(Supplied entries):
*****
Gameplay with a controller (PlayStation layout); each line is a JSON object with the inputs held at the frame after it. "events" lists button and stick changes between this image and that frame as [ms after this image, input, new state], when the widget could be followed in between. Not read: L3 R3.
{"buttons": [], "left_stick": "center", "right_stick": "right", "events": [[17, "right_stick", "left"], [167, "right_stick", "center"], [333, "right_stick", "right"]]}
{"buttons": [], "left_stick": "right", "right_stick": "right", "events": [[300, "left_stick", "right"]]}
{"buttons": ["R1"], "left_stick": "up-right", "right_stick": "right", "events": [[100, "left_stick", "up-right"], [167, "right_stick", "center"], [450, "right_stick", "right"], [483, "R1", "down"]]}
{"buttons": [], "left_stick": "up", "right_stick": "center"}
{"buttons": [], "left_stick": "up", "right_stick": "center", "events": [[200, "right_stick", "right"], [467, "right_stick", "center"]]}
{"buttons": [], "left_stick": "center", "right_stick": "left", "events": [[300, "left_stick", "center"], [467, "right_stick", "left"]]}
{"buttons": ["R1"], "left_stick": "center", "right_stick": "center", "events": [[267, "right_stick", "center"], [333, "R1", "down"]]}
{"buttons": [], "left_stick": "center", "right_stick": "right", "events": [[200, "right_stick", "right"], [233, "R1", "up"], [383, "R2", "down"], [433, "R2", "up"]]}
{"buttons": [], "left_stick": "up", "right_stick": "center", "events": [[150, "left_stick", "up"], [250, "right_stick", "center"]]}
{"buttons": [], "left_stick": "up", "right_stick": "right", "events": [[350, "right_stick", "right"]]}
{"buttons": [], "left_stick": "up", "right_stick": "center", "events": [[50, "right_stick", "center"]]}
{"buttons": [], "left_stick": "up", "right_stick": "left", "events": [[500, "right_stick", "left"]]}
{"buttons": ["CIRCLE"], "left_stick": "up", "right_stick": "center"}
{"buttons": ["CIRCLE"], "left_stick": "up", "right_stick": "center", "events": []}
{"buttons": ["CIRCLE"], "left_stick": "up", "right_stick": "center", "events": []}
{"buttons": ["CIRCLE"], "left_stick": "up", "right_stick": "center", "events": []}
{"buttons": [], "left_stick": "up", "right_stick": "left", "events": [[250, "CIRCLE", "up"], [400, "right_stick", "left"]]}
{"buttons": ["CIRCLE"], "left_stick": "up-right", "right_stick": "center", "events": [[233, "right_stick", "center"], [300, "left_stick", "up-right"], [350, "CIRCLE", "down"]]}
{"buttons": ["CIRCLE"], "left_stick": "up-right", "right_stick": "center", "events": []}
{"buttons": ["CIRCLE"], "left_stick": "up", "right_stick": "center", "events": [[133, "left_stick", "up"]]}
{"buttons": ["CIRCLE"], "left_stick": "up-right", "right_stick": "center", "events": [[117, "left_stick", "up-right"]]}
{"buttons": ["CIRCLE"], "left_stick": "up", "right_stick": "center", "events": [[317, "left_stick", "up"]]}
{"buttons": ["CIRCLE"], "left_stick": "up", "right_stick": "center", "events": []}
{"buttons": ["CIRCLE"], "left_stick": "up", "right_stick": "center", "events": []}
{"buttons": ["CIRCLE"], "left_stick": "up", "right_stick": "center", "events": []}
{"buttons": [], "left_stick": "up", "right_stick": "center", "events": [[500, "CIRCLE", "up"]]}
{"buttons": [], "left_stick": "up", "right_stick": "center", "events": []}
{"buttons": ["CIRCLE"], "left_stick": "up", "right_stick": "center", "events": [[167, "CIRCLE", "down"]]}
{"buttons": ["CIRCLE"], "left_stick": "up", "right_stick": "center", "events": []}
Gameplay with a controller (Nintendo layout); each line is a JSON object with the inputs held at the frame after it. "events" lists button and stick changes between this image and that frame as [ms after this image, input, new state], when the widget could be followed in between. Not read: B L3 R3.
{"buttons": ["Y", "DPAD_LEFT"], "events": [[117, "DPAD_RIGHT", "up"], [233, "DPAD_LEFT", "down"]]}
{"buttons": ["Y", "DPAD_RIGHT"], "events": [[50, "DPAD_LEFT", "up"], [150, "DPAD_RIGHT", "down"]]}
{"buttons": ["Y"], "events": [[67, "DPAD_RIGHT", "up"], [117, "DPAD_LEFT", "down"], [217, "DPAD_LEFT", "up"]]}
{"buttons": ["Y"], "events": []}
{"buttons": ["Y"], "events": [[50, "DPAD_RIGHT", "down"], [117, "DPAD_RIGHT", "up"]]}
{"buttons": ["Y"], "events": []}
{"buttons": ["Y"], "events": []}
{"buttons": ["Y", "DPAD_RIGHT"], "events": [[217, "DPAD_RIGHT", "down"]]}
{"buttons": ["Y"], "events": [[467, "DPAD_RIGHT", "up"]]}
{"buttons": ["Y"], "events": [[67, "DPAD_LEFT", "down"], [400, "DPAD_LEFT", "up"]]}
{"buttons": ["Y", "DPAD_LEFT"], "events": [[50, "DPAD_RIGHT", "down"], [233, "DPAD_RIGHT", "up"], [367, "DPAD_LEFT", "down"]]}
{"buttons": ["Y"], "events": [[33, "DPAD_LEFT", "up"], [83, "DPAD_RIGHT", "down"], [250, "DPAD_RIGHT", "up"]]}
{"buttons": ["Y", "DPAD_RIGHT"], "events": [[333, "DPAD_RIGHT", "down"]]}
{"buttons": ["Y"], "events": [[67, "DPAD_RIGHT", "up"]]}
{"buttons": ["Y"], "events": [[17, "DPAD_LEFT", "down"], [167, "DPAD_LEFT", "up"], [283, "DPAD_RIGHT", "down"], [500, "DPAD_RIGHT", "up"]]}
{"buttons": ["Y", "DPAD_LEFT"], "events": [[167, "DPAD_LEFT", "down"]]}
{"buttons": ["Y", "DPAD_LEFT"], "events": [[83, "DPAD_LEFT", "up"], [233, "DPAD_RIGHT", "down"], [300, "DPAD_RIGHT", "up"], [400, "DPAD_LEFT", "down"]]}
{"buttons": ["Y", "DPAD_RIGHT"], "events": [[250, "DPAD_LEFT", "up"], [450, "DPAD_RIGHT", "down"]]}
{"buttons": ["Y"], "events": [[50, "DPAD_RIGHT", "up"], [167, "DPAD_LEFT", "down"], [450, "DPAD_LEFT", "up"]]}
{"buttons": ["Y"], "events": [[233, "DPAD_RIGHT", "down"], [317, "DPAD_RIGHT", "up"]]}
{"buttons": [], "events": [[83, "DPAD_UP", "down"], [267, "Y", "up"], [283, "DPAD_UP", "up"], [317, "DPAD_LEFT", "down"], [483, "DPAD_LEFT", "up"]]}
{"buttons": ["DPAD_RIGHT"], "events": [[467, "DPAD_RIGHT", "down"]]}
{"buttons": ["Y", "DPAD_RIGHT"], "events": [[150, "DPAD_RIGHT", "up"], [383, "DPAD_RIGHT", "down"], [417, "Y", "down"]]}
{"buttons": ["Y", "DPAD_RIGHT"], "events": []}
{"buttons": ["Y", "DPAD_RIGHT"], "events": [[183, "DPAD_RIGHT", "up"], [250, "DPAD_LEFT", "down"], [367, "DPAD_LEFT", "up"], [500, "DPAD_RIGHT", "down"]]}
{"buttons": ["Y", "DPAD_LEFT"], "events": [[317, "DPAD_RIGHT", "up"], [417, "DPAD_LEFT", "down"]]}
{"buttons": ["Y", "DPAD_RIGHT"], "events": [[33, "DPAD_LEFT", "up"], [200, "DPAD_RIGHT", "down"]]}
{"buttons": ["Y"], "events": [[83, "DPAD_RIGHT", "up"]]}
*****
(Aim of the exercise): The records above should be given again in full, exactly as written.

(Written answer):
Gameplay with a controller (PlayStation layout); each line is a JSON object with the inputs held at the frame after it. "events" lists button and stick changes between this image and that frame as [ms after this image, input, new state], when the widget could be followed in between. Not read: L3 R3.
{"buttons": [], "left_stick": "center", "right_stick": "right", "events": [[17, "right_stick", "left"], [167, "right_stick", "center"], [333, "right_stick", "right"]]}
{"buttons": [], "left_stick": "right", "right_stick": "right", "events": [[300, "left_stick", "right"]]}
{"buttons": ["R1"], "left_stick": "up-right", "right_stick": "right", "events": [[100, "left_stick", "up-right"], [167, "right_stick", "center"], [450, "right_stick", "right"], [483, "R1", "down"]]}
{"buttons": [], "left_stick": "up", "right_stick": "center"}
{"buttons": [], "left_stick": "up", "right_stick": "center", "events": [[200, "right_stick", "right"], [467, "right_stick", "center"]]}
{"buttons": [], "left_stick": "center", "right_stick": "left", "events": [[300, "left_stick", "center"], [467, "right_stick", "left"]]}
{"buttons": ["R1"], "left_stick": "center", "right_stick": "center", "events": [[267, "right_stick", "center"], [333, "R1", "down"]]}
{"buttons": [], "left_stick": "center", "right_stick": "right", "events": [[200, "right_stick", "right"], [233, "R1", "up"], [383, "R2", "down"], [433, "R2", "up"]]}
{"buttons": [], "left_stick": "up", "right_stick": "center", "events": [[150, "left_stick", "up"], [250, "right_stick", "center"]]}
{"buttons": [], "left_stick": "up", "right_stick": "right", "events": [[350, "right_stick", "right"]]}
{"buttons": [], "left_stick": "up", "right_stick": "center", "events": [[50, "right_stick", "center"]]}
{"buttons": [], "left_stick": "up", "right_stick": "left", "events": [[500, "right_stick", "left"]]}
{"buttons": ["CIRCLE"], "left_stick": "up", "right_stick": "center"}
{"buttons": ["CIRCLE"], "left_stick": "up", "right_stick": "center", "events": []}
{"buttons": ["CIRCLE"], "left_stick": "up", "right_stick": "center", "events": []}
{"buttons": ["CIRCLE"], "left_stick": "up", "right_stick": "center", "events": []}
{"buttons": [], "left_stick": "up", "right_stick": "left", "events": [[250, "CIRCLE", "up"], [400, "right_stick", "left"]]}
{"buttons": ["CIRCLE"], "left_stick": "up-right", "right_stick": "center", "events": [[233, "right_stick", "center"], [300, "left_stick", "up-right"], [350, "CIRCLE", "down"]]}
{"buttons": ["CIRCLE"], "left_stick": "up-right", "right_stick": "center", "events": []}
{"buttons": ["CIRCLE"], "left_stick": "up", "right_stick": "center", "events": [[133, "left_stick", "up"]]}
{"buttons": ["CIRCLE"], "left_stick": "up-right", "right_stick": "center", "events": [[117, "left_stick", "up-right"]]}
{"buttons": ["CIRCLE"], "left_stick": "up", "right_stick": "center", "events": [[317, "left_stick", "up"]]}
{"buttons": ["CIRCLE"], "left_stick": "up", "right_stick": "center", "events": []}
{"buttons": ["CIRCLE"], "left_stick": "up", "right_stick": "center", "events": []}
{"buttons": ["CIRCLE"], "left_stick": "up", "right_stick": "center", "events": []}
{"buttons": [], "left_stick": "up", "right_stick": "center", "events": [[500, "CIRCLE", "up"]]}
{"buttons": [], "left_stick": "up", "right_stick": "center", "events": []}
{"buttons": ["CIRCLE"], "left_stick": "up", "right_stick": "center", "events": [[167, "CIRCLE", "down"]]}
{"buttons": ["CIRCLE"], "left_stick": "up", "right_stick": "center", "events": []}
Gameplay with a controller (Nintendo layout); each line is a JSON object with the inputs held at the frame after it. "events" lists button and stick changes between this image and that frame as [ms after this image, input, new state], when the widget could be followed in between. Not read: B L3 R3.
{"buttons": ["Y", "DPAD_LEFT"], "events": [[117, "DPAD_RIGHT", "up"], [233, "DPAD_LEFT", "down"]]}
{"buttons": ["Y", "DPAD_RIGHT"], "events": [[50, "DPAD_LEFT", "up"], [150, "DPAD_RIGHT", "down"]]}
{"buttons": ["Y"], "events": [[67, "DPAD_RIGHT", "up"], [117, "DPAD_LEFT", "down"], [217, "DPAD_LEFT", "up"]]}
{"buttons": ["Y"], "events": []}
{"buttons": ["Y"], "events": [[50, "DPAD_RIGHT", "down"], [117, "DPAD_RIGHT", "up"]]}
{"buttons": ["Y"], "events": []}
{"buttons": ["Y"], "events": []}
{"buttons": ["Y", "DPAD_RIGHT"], "events": [[217, "DPAD_RIGHT", "down"]]}
{"buttons": ["Y"], "events": [[467, "DPAD_RIGHT", "up"]]}
{"buttons": ["Y"], "events": [[67, "DPAD_LEFT", "down"], [400, "DPAD_LEFT", "up"]]}
{"buttons": ["Y", "DPAD_LEFT"], "events": [[50, "DPAD_RIGHT", "down"], [233, "DPAD_RIGHT", "up"], [367, "DPAD_LEFT", "down"]]}
{"buttons": ["Y"], "events": [[33, "DPAD_LEFT", "up"], [83, "DPAD_RIGHT", "down"], [250, "DPAD_RIGHT", "up"]]}
{"buttons": ["Y", "DPAD_RIGHT"], "events": [[333, "DPAD_RIGHT", "down"]]}
{"buttons": ["Y"], "events": [[67, "DPAD_RIGHT", "up"]]}
{"buttons": ["Y"], "events": [[17, "DPAD_LEFT", "down"], [167, "DPAD_LEFT", "up"], [283, "DPAD_RIGHT", "down"], [500, "DPAD_RIGHT", "up"]]}
{"buttons": ["Y", "DPAD_LEFT"], "events": [[167, "DPAD_LEFT", "down"]]}
{"buttons": ["Y", "DPAD_LEFT"], "events": [[83, "DPAD_LEFT", "up"], [233, "DPAD_RIGHT", "down"], [300, "DPAD_RIGHT", "up"], [400, "DPAD_LEFT", "down"]]}
{"buttons": ["Y", "DPAD_RIGHT"], "events": [[250, "DPAD_LEFT", "up"], [450, "DPAD_RIGHT", "down"]]}
{"buttons": ["Y"], "events": [[50, "DPAD_RIGHT", "up"], [167, "DPAD_LEFT", "down"], [450, "DPAD_LEFT", "up"]]}
{"buttons": ["Y"], "events": [[233, "DPAD_RIGHT", "down"], [317, "DPAD_RIGHT", "up"]]}
{"buttons": [], "events": [[83, "DPAD_UP", "down"], [267, "Y", "up"], [283, "DPAD_UP", "up"], [317, "DPAD_LEFT", "down"], [483, "DPAD_LEFT", "up"]]}
{"buttons": ["DPAD_RIGHT"], "events": [[467, "DPAD_RIGHT", "down"]]}
{"buttons": ["Y", "DPAD_RIGHT"], "events": [[150, "DPAD_RIGHT", "up"], [383, "DPAD_RIGHT", "down"], [417, "Y", "down"]]}
{"buttons": ["Y", "DPAD_RIGHT"], "events": []}
{"buttons": ["Y", "DPAD_RIGHT"], "events": [[183, "DPAD_RIGHT", "up"], [250, "DPAD_LEFT", "down"], [367, "DPAD_LEFT", "up"], [500, "DPAD_RIGHT", "down"]]}
{"buttons": ["Y", "DPAD_LEFT"], "events": [[317, "DPAD_RIGHT", "up"], [417, "DPAD_LEFT", "down"]]}
{"buttons": ["Y", "DPAD_RIGHT"], "events": [[33, "DPAD_LEFT", "up"], [200, "DPAD_RIGHT", "down"]]}
{"buttons": ["Y"], "events": [[83, "DPAD_RIGHT", "up"]]}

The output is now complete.